Ignoring her reference to the time when the incident probably took place, Brunetti changed tactics and tone. ‘Did you tell him you came to talk to me last week?’
She took even longer to answer this and finally said, ‘Yes.’ She looked at him, and he saw that her eyes were in fact darker than her hair, the pupil seeming of one colour with the iris.
‘What did he say to that?’
‘When I told him how little you could do, he told me I’d been wasting my time,’ she said, though she seemed embarrassed to say it.
At that moment, the metal breakfast cart, pushed by two white-uniformed attendants, clacked towards them. Brunetti moved to the end of the bed and backed up against the wall. Professoressa Crosera – he realized he hadn’t asked her for her husband’s name – moved to stand against the wall at the head, both of them doing their best to avoid collision with the cart.

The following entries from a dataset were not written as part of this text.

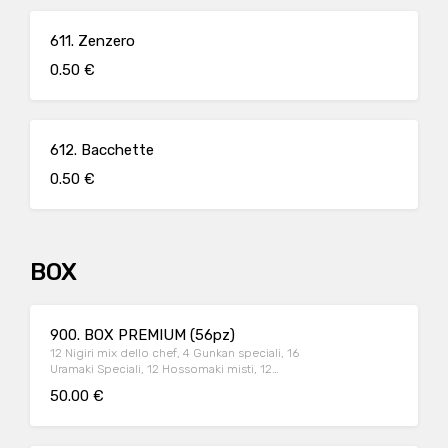
611. Zenzero
0.50 €
612. Bacchette
0.50 €
BOX
900. BOX PREMIUM (56pz)
12 Nigiri mix dello chef, 4 Gunkan speciali, 16
Uramaki Speciali, 12 Hossomaki misti, 12
sashimi misti. (Immagine illustrativo, i gusti
50.00 €
possono variare)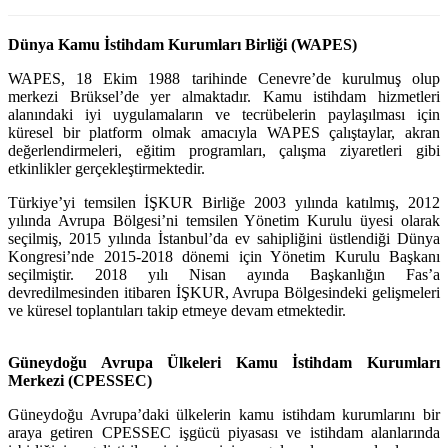
Dünya Kamu İstihdam Kurumları Birliği (WAPES)
WAPES, 18 Ekim 1988 tarihinde Cenevre’de kurulmuş olup
merkezi Brüksel’de yer almaktadır. Kamu istihdam hizmetleri
alanındaki iyi uygulamaların ve tecrübelerin paylaşılması için
küresel bir platform olmak amacıyla WAPES çalıştaylar, akran
değerlendirmeleri, eğitim programları, çalışma ziyaretleri gibi
etkinlikler gerçekleştirmektedir.
Türkiye’yi temsilen İŞKUR Birliğe 2003 yılında katılmış, 2012
yılında Avrupa Bölgesi’ni temsilen Yönetim Kurulu üyesi olarak
seçilmiş, 2015 yılında İstanbul’da ev sahipliğini üstlendiği Dünya
Kongresi’nde 2015-2018 dönemi için Yönetim Kurulu Başkanı
seçilmiştir. 2018 yılı Nisan ayında Başkanlığın Fas’a
devredilmesinden itibaren İŞKUR, Avrupa Bölgesindeki gelişmeleri
ve küresel toplantıları takip etmeye devam etmektedir.
Güneydoğu Avrupa Ülkeleri Kamu İstihdam Kurumları
Merkezi (CPESSEC)
Güneydoğu Avrupa’daki ülkelerin kamu istihdam kurumlarını bir
araya getiren CPESSEC işgücü piyasası ve istihdam alanlarında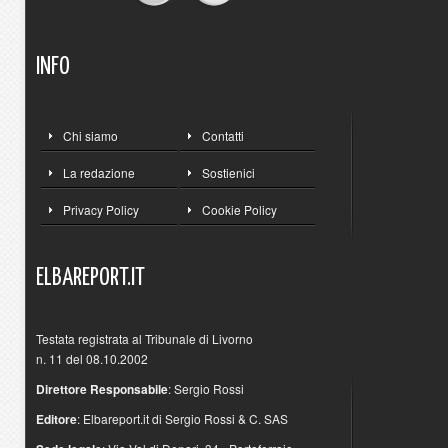
INFO
Chi siamo
Contatti
La redazione
Sostienici
Privacy Policy
Cookie Policy
ELBAREPORT.IT
Testata registrata al Tribunale di Livorno
n. 11 del 08.10.2002
Direttore Responsabile
: Sergio Rossi
Editore
: Elbareport.it di Sergio Rossi & C. SAS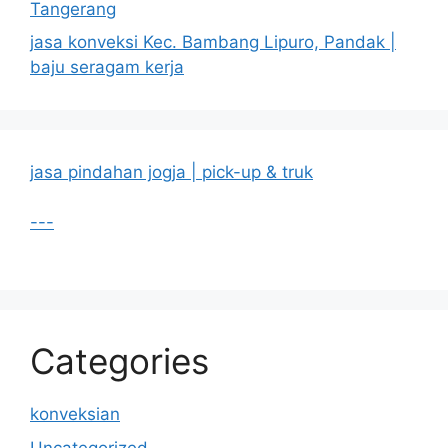
Tangerang
jasa konveksi Kec. Bambang Lipuro, Pandak |
baju seragam kerja
jasa pindahan jogja | pick-up & truk
---
Categories
konveksian
Uncategorized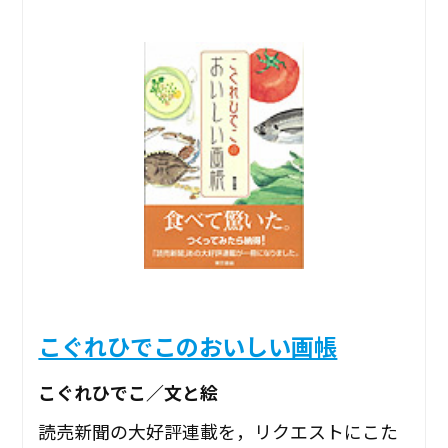
こぐれひでこのおいしい画帳
こぐれひでこ／文と絵
読売新聞の大好評連載を，リクエストにこた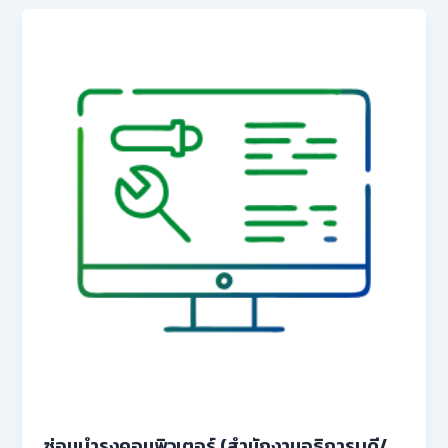
ซ่อมบำรุงคอมพิวเตอร์ (สำนักงานอธิการบดี/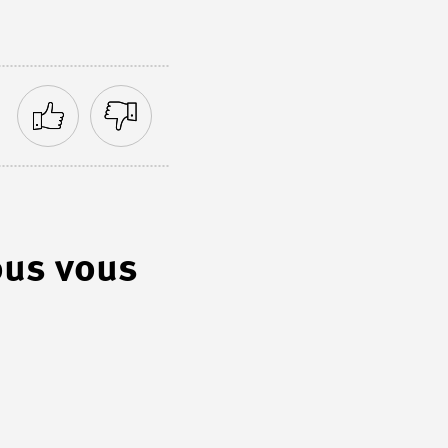
ous vous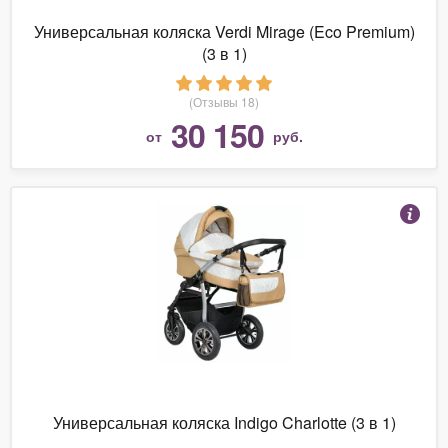
Универсальная коляска Verdi Mirage (Eco Premium)
(3 в 1)
(Отзывы 18)
30 150
от
руб.
Универсальная коляска Indigo Charlotte (3 в 1)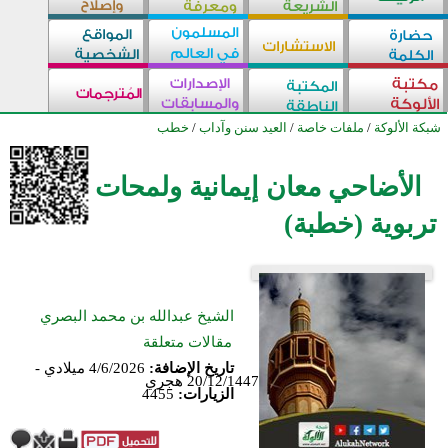
شبكة الألوكة
/
ملفات خاصة
/
العيد سنن وآداب
/
خطب
الأضاحي معان إيمانية ولمحات
تربوية (خطبة)
الشيخ عبدالله بن محمد البصري
مقالات متعلقة
تاريخ الإضافة:
4/6/2026 ميلادي -
20/12/1447 هجري
الزيارات:
4455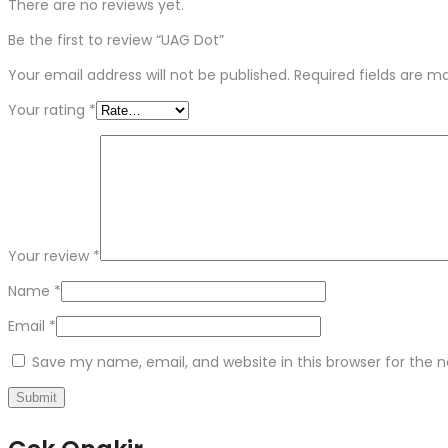
There are no reviews yet.
Be the first to review “UAG Dot”
Your email address will not be published.
Required fields are 
Your rating
*
Your review
*
Name
*
Email
*
Save my name, email, and website in this browser for the 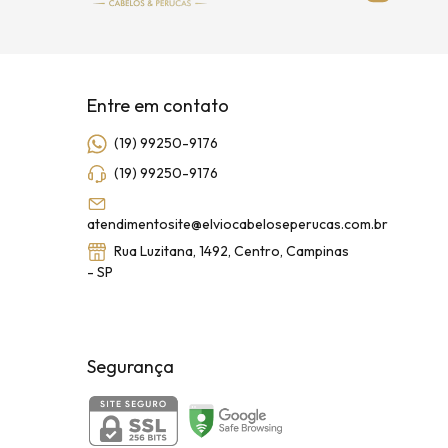
Entre em contato
(19) 99250-9176
(19) 99250-9176
atendimentosite@elviocabeloseperucas.com.br
Rua Luzitana, 1492, Centro, Campinas
- SP
Segurança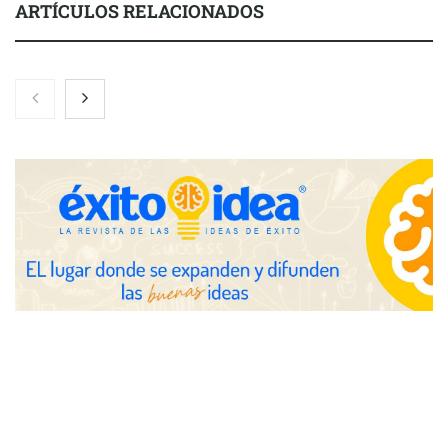
ARTÍCULOS RELACIONADOS
El 82% de empresas industriales no encuentra personal
disponible: 100.000€ para formar nuevos profesionales
Nicols presenta seis modelos de anillos de compromiso para el
eclipse solar del 12 de agosto
Zoomex mejora su Strategy Center con herramientas
avanzadas para trading estratégico
COMPALISS de LYSOTRIC: cuando un solo producto multiplica
las posibilidades del salón profesional
Fundación Mapfre y CISE lanzan el concurso ‘Talento Sénior’
para impulsar ideas innovadoras creadas por y para mayores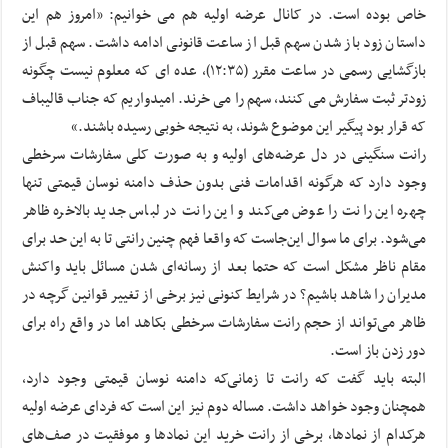
خاص بوده است. در کانال عرضه اولیه هم می خوانیم: «امروز هم این
داستان زود باز شدن سهم قبل از ساعت قانونی ادامه داشت. سهم قبل از
بازگشایی رسمی در ساعت مقرر (۱۲:۳۵)، عده ای که معلوم نیست چگونه
زودتر ثبت سفارش می کنند، سهم را می خرند. امیدواریم که جناب قالیباف
که قرار بود پیگیر این موضوع شوند، به نتیجه خوبی رسیده باشند.»
رانت سنگینی در دل عرضه‌های اولیه و به صورت کلی سفارشات سرخطی
وجود دارد که هرگونه اقدامات فنی بدون حذف دامنه نوسان قیمتی تنها
چهره این رانت را عوض می‌کند و این رانت در لباس جدید بالاخره ظاهر
می‌شود. برای ما سوال این‌جاست که واقعا فهم چنین رانتی تا به این حد برای
مقام ناظر مشکل است که حتما بعد از رسانه‌ای شدن مسائل باید واکنش
مدیران را شاهد باشیم؟ در شرایط کنونی نیز برخی از تغییر قوانین گرچه در
ظاهر می‌تواند از حجم رانت سفارشات سرخطی بکاهد اما در واقع راه برای
دور زدن باز است.
البته باید گفت که رانت تا زمانی‌که دامنه نوسان قیمتی وجود دارد،
همچنان وجود خواهد داشت. مساله دوم نیز این است که فردای عرضه اولیه
هرکدام از نمادها، برخی از رانت خرید این نمادها و موفقیت در صف‌های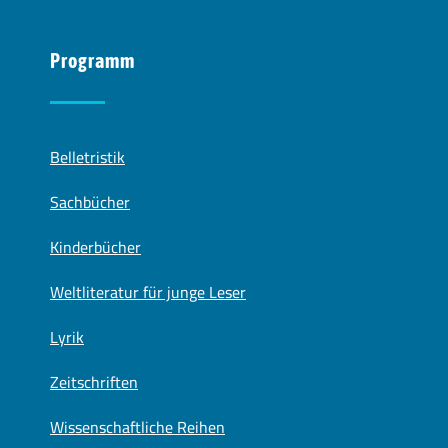
Programm
Belletristik
Sachbücher
Kinderbücher
Weltliteratur für junge Leser
Lyrik
Zeitschriften
Wissenschaftliche Reihen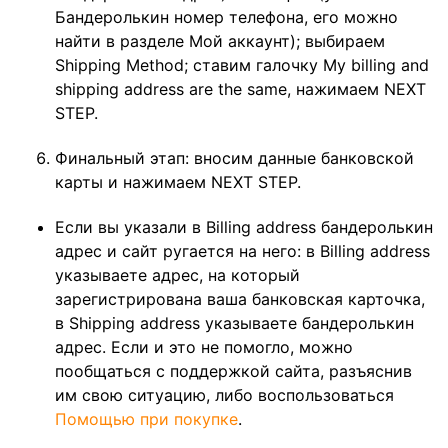
Бандеролькин номер телефона, его можно
найти в разделе Мой аккаунт); выбираем
Shipping Method; ставим галочку My billing and
shipping address are the same, нажимаем NEXT
STEP.
Финальный этап: вносим данные банковской
карты и нажимаем NEXT STEP.
Если вы указали в Billing address бандеролькин
адрес и сайт ругается на него: в Billing address
указываете адрес, на который
зарегистрирована ваша банковская карточка,
в Shipping address указываете бандеролькин
адрес. Если и это не помогло, можно
пообщаться с поддержкой сайта, разъяснив
им свою ситуацию, либо воспользоваться
Помощью при покупке
.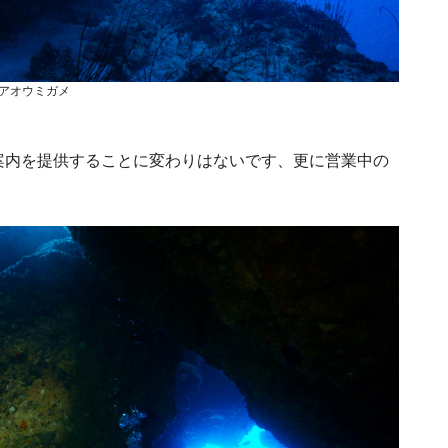
アオウミガメ
案内を提供することに変わりはないです、更に営業中の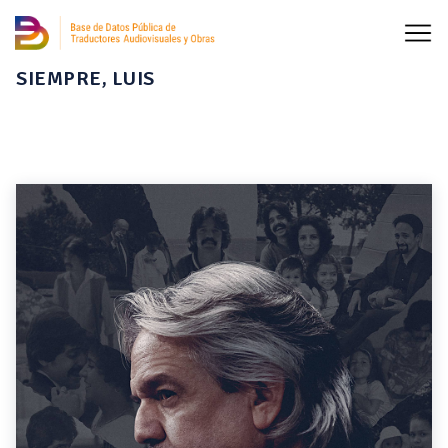
SIEMPRE, LUIS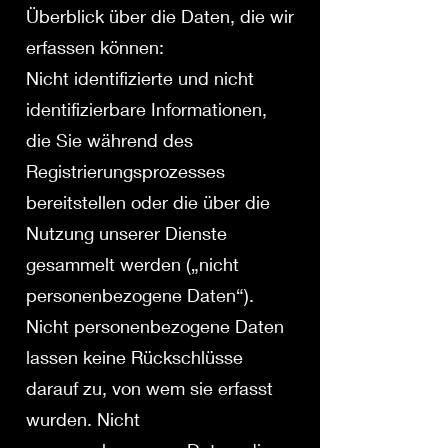
Überblick über die Daten, die wir
erfassen können:
Nicht identifizierte und nicht
identifizierbare Informationen,
die Sie während des
Registrierungsprozesses
bereitstellen oder die über die
Nutzung unserer Dienste
gesammelt werden („nicht
personenbezogene Daten“).
Nicht personenbezogene Daten
lassen keine Rückschlüsse
darauf zu, von wem sie erfasst
wurden. Nicht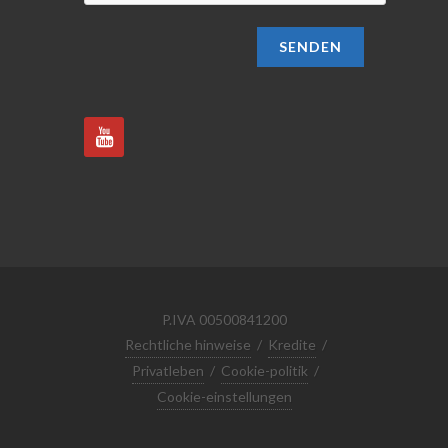
SENDEN
P.IVA 00500841200
Rechtliche hinweise
/
Kredite
/
Privatleben
/
Cookie-politik
/
Cookie-einstellungen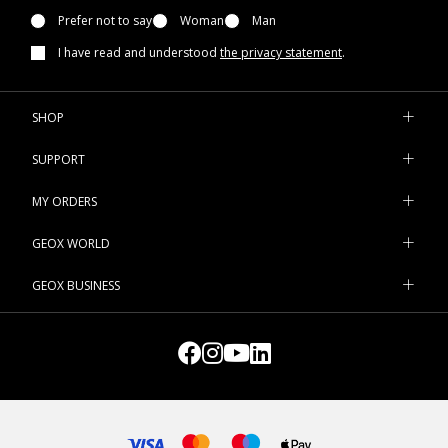
Prefer not to say
Woman
Man
I have read and understood
the privacy statement
.
SHOP
SUPPORT
MY ORDERS
GEOX WORLD
GEOX BUSINESS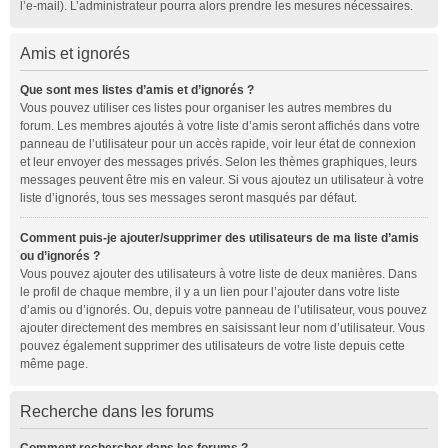
l’e-mail). L’administrateur pourra alors prendre les mesures nécessaires.
Amis et ignorés
Que sont mes listes d’amis et d’ignorés ?
Vous pouvez utiliser ces listes pour organiser les autres membres du
forum. Les membres ajoutés à votre liste d’amis seront affichés dans votre
panneau de l’utilisateur pour un accès rapide, voir leur état de connexion
et leur envoyer des messages privés. Selon les thèmes graphiques, leurs
messages peuvent être mis en valeur. Si vous ajoutez un utilisateur à votre
liste d’ignorés, tous ses messages seront masqués par défaut.
Comment puis-je ajouter/supprimer des utilisateurs de ma liste d’amis
ou d’ignorés ?
Vous pouvez ajouter des utilisateurs à votre liste de deux manières. Dans
le profil de chaque membre, il y a un lien pour l’ajouter dans votre liste
d’amis ou d’ignorés. Ou, depuis votre panneau de l’utilisateur, vous pouvez
ajouter directement des membres en saisissant leur nom d’utilisateur. Vous
pouvez également supprimer des utilisateurs de votre liste depuis cette
même page.
Recherche dans les forums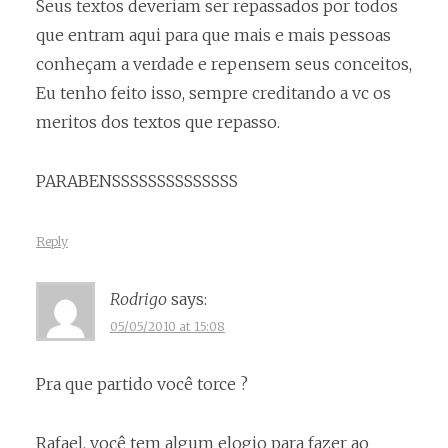
Seus textos deveriam ser repassados por todos
que entram aqui para que mais e mais pessoas
conheçam a verdade e repensem seus conceitos,
Eu tenho feito isso, sempre creditando a vc os
meritos dos textos que repasso.
PARABENSSSSSSSSSSSSSS
Reply
Rodrigo
says:
05/05/2010 at 15:08
Pra que partido você torce ?
Rafael, você tem algum elogio para fazer ao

Brunetti waited to see whether the attendants would bang the cart into the wall to spite them for being there for so long while they were trying to work. Instead, they slowed thei
r progress and stopped short of the bed; each slid a metal tray from the cart as quietly as they could and took them into the room on their right. They emerged and, excusing themselves to Professoressa Crosera, delivered breakfast to the next room, and so all the way down to the end of the hallway. When all the trays had been distributed, they pushed the empty cart against the wall and walked back past Brunetti and Professoressa Crosera and out into the waiting area, nodding to both of them as they passed.
Did they speculate, Brunetti asked himself, about the personal configurations clustered around the beds of the patients? Did they hear things said that should not be said, tones that should not be used when speaking to a sick person?
‘When will a doctor come?’ Professoressa Crosera asked Brunetti just as if she thought he’d know. She touched the corner of her husband’s mouth. ‘Can he have water?’ she asked.
‘I think that’s taken care of,’ Brunetti suggested, pointing to the drip of clear liquid that stood beside the bed, the needle taped to the back of her husband’s hand.
Brunetti turned to the sound of footsteps approaching. The older of the two uniformed attendants approached them with a tray holding two plastic cups and two plastic-wrapped brioche. Since they were both still standing, the attendant set it on the chair at the foot of the bed, saying gently, ‘You should have something to eat. It will help.’
That broke her: Professoressa Crosera gave a great heaving sob. She covered her mouth with her hand and walked to the far end of the corridor. Brunetti and the attendant could hear her sobs; both turned away to face the door to the waiting area. ‘Thank you, Signora,’ Brunetti said. ‘You’re very kind.’
She was a robust woman, stuffed into a uniform she seemed to be outgrowing. One loose strand of greying hair had slipped from under the transparent plastic-shower-cap thing; her hands were red and rough. She smiled. St Augustine was wrong, Brunetti realized: it was not necessary for grace to be arrived at by prayer; it was as natural and abundant as the sunlight.
‘Thank you,’ he said, smiling back at her.